Text under study:
┏━━

<hr style='height:3pt'>

# Meme Caption Generator

<hr style='height:3pt'>

In [1]:
import keras
from keras.applications.inception_v3 import InceptionV3
from keras.preprocessing import image
from keras.models import Model, Sequential
from keras.layers import Dense, GlobalAveragePooling2D
from keras.layers import LSTM, Embedding, TimeDistributed, RepeatVector, Activation, Flatten
from keras.optimizers import RMSprop
from keras.utils import to_categorical
from keras.callbacks import EarlyStopping
import numpy as np
import pickle
import sys
import os
import cv2
from pickle_utils import pickle_load, pickle_dump
import warnings
warnings.filterwarnings('ignore')

Using TensorFlow backend.


In [2]:
# Check GPU
from keras import backend as K
K.tensorflow_backend._get_available_gpus()

['/job:localhost/replica:0/task:0/device:GPU:0']

# Building Model Architecture

In [3]:
# load embeddings
embeddings, idx2word, word2idx, captions = pickle_load("full_clean_processed_data.pkl")
captions.image = captions.image.apply(lambda x: x.strip(' '))
#captions = captions.sample(frac=.5, random_state=19).reset_index(drop=True)  # Downsample for training

In [4]:
# input parameters
img_shape = (300,300,3)

┗━━

Tasks to carry out:
a. Summarize the meme caption generator notebook in two sentences.
b. Take the meme caption generator notebook further, picking up right after its last line of code.
The material after this point comes from a separate source.

Stored data:
┏━━

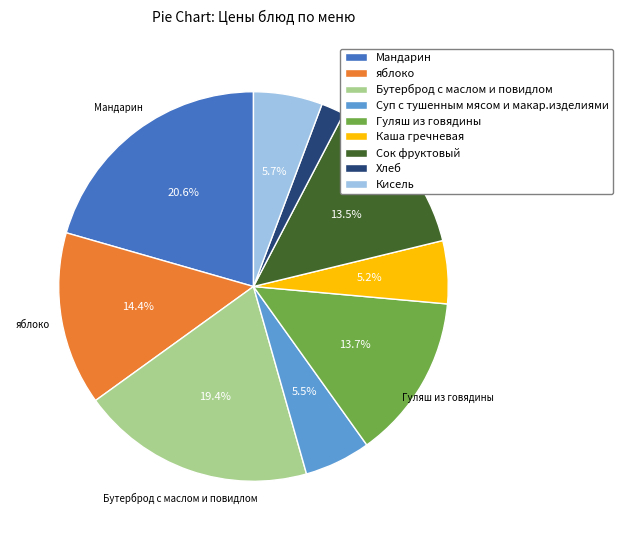

Which has a higher value, Бутерброд с маслом и повидлом or Суп с тушенным мясом и макар.изделиями?

Бутерброд с маслом и повидлом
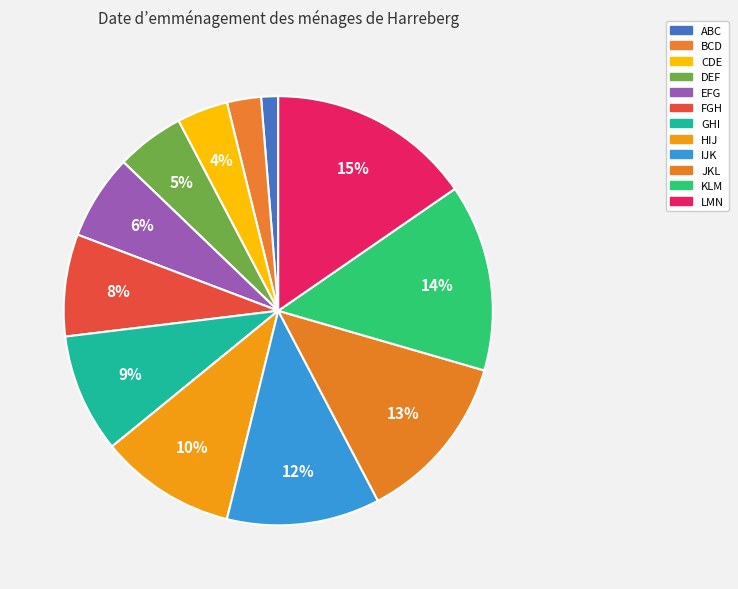

To the nearest percent, what is the difference between the EFG and DEF slice percentages?

1%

┗━━

Results by task:
a. The meme caption generator notebook imports Keras components such as InceptionV3 and LSTM and Embedding layers, along with NumPy, pickle and OpenCV, and checks for an available GPU under the TensorFlow backend. It then begins building the model architecture by loading embeddings, word-index mappings and captions from a pickle file, trimming spaces from the image names, and setting the input image shape to 300 by 300 with 3 channels.

b.
vocab_size = embeddings.shape[0]
embedding_size = 300
maxlen = 20                         # maximum length of the caption in hidden state
batch_size = 32
hidden_units = embedding_size       # length of word vectors i.e. embedding size

# hyper params
clip_norm = 1.0
learning_rate = 0.01

In [5]:
def build_model(img_shape, vocab_size, embedding_size, maxlen, hidden_units, clip_norm, learning_rate):
    '''
    =============
      ENCODER
    =============
    Inputs: 
        1. Image (300, 300, 3)
        2. GloVe-ed label embeddings (300,)
        
    Model:
        3. Pretrained CNN with classification layer peeled off
              - Output size: (2048,)
        4. Concatenate with label embeding of size
              - Output size: (2348,)
        5. MLP: Dense layer with 300 nodes
              - Output size: (300,) <-- This is the image embedding
    '''

    # 1. Image Input
    input_img = keras.Input(shape=img_shape, name='image_input')
    
    # 2. Label Embedding
    label_emb = keras.Input(shape=(300,), name='image_label_input')

    # 3. Define Pretrained CNN - Inception V3
    cnnModel = InceptionV3(weights='imagenet', 
                           include_top=False,        # this removes the final dense layer
                           input_shape=img_shape, 
                           pooling = 'avg')

    # freeze all convolutional InceptionV3 layers
    for layer in cnnModel.layers:
        layer.trainable = False

    # Get image embedding <- this is a model output
    image_emb = cnnModel(input_img)

    # 4. Concatenate image embedding with label embedding
    concat = keras.layers.Concatenate(axis=1)([image_emb, label_emb])
    
    # 5. MLP with 300 nodes
    full_img_embedding = Dense(300, activation='relu')(concat)

    # ==== ENCODER MODEL ====
    encoder = keras.Model(inputs=[input_img, label_emb], outputs=full_img_embedding)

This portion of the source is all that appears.